Poster – Frozen Feet at Grape Creek
$29.95
Retired Disney artist, Ed French, draws you in, through color and the emotion of his visual story telling. Do you feel the cold creeping in around your collar and up into your feet? Soon your toes will become numb. A bad sign, in the wilderness, when all you have is your feet to carry you to the next destination.
Description
The Art
Created on 4/16/18, this beautiful depiction of Horn Peak, Grape Creek, and the Sangre de Cristo Mountains, really captures “What Pike Saw” and the agony they suffered January 17 – 26 1807. 10 of 17 of Pike’s men suffered frostbite in the Wet Mountain Valley, Colorado, while crossing Grape Creek. Three had frostbitten toes so bad that they were unable to continue with the others over Medano Pass. They were rescued later. The triangular mountain is Horn Peak.

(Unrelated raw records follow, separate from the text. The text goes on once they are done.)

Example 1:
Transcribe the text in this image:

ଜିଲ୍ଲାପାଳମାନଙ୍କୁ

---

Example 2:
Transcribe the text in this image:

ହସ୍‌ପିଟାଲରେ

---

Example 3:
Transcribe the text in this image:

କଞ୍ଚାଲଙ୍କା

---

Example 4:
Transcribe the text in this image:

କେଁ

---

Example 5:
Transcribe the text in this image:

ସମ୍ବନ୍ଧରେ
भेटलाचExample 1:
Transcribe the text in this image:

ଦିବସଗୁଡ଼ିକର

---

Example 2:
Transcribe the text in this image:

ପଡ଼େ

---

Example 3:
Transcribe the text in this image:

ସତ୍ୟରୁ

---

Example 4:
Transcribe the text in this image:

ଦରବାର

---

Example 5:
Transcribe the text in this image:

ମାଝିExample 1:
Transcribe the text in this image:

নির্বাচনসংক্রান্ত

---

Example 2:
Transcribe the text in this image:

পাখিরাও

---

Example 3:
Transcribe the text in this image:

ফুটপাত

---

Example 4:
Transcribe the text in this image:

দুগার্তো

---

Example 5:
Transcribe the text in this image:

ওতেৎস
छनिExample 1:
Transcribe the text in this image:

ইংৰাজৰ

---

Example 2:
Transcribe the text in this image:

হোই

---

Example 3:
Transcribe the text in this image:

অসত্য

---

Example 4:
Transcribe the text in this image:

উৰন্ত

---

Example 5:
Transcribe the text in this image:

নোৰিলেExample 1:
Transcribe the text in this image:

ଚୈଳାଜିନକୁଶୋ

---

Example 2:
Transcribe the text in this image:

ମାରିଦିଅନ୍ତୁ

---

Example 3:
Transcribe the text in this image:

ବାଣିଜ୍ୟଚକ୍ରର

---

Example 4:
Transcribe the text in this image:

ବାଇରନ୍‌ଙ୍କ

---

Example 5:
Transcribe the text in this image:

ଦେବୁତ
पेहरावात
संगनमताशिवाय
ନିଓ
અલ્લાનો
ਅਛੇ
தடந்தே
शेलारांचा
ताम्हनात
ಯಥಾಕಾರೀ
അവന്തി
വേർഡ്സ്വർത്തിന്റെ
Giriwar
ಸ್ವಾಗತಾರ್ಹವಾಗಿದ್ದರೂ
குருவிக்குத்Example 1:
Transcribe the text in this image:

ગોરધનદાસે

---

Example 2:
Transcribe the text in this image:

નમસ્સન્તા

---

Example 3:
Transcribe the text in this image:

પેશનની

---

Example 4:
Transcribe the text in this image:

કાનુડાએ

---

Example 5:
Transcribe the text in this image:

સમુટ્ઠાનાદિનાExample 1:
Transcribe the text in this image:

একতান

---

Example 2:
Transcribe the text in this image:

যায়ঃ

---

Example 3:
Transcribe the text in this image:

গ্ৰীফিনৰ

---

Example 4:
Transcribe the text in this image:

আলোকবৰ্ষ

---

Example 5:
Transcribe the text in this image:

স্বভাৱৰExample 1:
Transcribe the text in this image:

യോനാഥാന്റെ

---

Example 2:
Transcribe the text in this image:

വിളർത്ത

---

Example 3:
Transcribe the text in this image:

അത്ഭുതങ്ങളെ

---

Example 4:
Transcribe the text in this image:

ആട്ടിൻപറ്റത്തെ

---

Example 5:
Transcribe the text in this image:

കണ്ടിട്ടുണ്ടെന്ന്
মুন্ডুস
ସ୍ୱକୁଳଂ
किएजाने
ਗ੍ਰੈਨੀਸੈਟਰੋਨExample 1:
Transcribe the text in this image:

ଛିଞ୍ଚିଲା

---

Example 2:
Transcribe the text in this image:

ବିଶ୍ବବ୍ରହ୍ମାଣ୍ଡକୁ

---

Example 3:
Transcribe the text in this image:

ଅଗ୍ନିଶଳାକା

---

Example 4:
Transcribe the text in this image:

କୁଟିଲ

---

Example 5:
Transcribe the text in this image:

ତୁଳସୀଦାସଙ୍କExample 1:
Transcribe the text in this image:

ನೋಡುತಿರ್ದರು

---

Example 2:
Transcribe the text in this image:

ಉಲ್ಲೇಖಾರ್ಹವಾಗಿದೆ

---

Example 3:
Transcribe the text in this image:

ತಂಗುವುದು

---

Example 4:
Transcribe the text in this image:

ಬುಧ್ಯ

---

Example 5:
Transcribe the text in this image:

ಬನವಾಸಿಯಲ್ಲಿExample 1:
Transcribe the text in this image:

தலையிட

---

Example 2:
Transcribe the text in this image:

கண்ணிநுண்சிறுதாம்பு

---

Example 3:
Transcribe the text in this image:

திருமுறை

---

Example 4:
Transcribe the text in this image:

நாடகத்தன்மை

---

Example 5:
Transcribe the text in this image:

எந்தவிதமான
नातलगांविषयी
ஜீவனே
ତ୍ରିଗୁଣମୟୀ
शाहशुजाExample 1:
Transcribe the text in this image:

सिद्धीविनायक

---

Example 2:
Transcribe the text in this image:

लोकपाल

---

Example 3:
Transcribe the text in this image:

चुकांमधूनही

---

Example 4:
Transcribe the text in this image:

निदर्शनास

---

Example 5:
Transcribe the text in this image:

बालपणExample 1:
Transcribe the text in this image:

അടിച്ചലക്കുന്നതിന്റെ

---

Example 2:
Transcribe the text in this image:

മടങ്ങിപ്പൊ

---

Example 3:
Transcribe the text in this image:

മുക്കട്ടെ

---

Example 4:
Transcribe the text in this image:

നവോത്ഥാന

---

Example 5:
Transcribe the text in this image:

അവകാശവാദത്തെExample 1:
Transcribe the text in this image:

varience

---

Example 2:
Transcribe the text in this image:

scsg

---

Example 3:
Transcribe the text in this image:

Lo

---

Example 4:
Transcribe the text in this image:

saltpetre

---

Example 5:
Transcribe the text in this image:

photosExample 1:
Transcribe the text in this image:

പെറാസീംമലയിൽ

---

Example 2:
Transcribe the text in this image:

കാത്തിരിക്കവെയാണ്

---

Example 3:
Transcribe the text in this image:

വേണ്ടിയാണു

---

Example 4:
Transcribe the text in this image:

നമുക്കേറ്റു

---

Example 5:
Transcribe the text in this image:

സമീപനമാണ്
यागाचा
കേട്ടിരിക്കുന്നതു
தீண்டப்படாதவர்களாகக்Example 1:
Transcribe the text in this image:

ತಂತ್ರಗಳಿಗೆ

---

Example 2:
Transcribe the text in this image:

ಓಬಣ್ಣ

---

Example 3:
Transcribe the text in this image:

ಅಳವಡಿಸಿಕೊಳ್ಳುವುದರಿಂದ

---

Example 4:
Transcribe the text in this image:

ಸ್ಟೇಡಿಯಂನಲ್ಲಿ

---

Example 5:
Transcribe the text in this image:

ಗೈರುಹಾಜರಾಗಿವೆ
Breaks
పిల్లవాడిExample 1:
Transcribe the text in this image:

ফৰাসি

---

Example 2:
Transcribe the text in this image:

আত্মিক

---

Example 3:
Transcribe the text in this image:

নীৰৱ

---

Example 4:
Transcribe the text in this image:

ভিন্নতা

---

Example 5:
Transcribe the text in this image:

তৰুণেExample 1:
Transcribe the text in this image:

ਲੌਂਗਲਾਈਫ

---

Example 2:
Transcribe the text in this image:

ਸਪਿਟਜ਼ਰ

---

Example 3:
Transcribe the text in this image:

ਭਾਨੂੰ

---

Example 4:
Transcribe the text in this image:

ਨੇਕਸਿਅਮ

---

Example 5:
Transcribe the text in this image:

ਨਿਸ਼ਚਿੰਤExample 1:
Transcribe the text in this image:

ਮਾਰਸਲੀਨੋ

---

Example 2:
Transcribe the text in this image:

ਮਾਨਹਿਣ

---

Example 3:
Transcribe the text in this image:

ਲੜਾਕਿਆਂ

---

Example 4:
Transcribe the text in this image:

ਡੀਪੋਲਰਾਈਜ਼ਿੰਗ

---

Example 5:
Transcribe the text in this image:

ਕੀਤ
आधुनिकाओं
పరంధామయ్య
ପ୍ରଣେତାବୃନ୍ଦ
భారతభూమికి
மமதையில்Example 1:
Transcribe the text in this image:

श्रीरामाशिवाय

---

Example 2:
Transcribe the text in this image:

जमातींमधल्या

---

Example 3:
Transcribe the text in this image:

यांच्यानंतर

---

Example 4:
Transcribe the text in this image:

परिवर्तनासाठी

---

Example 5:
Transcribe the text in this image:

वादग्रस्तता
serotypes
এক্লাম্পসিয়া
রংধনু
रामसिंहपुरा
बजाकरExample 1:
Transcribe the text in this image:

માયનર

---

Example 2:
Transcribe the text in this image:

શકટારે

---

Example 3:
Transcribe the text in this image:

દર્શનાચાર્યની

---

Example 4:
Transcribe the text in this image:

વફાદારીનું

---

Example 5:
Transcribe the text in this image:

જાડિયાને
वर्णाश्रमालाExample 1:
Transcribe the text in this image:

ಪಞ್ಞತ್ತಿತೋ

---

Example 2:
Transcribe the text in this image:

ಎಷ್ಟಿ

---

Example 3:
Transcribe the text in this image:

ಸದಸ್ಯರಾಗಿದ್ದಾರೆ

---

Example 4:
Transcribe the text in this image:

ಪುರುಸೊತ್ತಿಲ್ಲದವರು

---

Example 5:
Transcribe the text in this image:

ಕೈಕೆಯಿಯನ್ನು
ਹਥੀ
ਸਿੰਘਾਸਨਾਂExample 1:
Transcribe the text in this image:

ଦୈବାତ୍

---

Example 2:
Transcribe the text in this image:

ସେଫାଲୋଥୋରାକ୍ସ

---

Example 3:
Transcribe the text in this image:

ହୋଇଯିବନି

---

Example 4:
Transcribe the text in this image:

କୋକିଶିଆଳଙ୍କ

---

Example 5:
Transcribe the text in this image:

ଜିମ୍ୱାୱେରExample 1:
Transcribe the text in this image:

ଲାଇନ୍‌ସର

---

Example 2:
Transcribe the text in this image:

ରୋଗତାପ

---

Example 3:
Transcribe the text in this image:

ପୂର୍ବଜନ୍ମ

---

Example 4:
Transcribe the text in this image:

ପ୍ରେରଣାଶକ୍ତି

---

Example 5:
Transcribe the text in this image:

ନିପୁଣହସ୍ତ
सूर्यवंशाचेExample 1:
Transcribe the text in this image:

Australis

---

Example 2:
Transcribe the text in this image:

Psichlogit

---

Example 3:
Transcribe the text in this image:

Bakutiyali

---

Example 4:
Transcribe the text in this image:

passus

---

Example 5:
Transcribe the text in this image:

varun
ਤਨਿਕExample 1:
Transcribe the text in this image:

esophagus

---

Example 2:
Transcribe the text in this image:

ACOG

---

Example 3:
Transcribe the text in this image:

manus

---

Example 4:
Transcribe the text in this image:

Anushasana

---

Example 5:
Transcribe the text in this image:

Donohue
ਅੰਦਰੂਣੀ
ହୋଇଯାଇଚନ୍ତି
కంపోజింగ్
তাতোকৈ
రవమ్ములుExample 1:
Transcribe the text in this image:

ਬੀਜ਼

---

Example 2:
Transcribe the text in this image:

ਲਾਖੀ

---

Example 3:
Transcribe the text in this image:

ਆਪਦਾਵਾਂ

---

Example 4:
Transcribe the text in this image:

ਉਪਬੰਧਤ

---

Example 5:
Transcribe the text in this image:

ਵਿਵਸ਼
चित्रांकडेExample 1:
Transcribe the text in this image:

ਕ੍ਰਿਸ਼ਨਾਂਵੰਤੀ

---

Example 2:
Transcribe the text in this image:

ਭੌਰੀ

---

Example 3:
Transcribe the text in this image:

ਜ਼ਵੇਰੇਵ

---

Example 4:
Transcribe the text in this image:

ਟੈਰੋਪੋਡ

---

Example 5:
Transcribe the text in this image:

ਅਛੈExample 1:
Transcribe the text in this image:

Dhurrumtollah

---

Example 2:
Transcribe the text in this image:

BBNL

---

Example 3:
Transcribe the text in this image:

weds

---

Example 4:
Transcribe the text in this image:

The creek flowing east to west beside the men caring for each other is Grape Creek.
- Medium: Ink
- Surface: Card Stock
- Size: 11″ x 14″
- 1 poster
The Artist
Ed French is a retired Disney artist, who has brought his enormous talent to depict extraordinary moments in American history, through the eyes of Zebulon Pike.
The Setting
Pike’s Journal – Saturday, January 17, 1807 “… and the woods appeared to be no great distance, I thought proper to march for it; in the middle of said prairie, crossed the creek (Grape Creek), which then bore east. Here we all got our feet wet. The night commenced extremely cold. When we halted at the woods 8 o’clock, for encampment; after getting fires made. We discovered the feet of nine of our men were frozen, and add to the misfortune, of both of those whom we called hunters among the number. This night you had no provision. Reaumer’s thermometer stood at 18 1-2 below 0 (12 below Fahrenheit).”
Pike and 17 of his men were now at the foot of Horn Peak in the Sangre de Cristo Mountains, southwest of present-day Silver Cliff / Westcliffe, Colorado.
January 22nd: “We parted, but not without tears. We pursued our march, taking merely sufficient provisions for one meal in order to leave as much as possible for the two poor fellows.”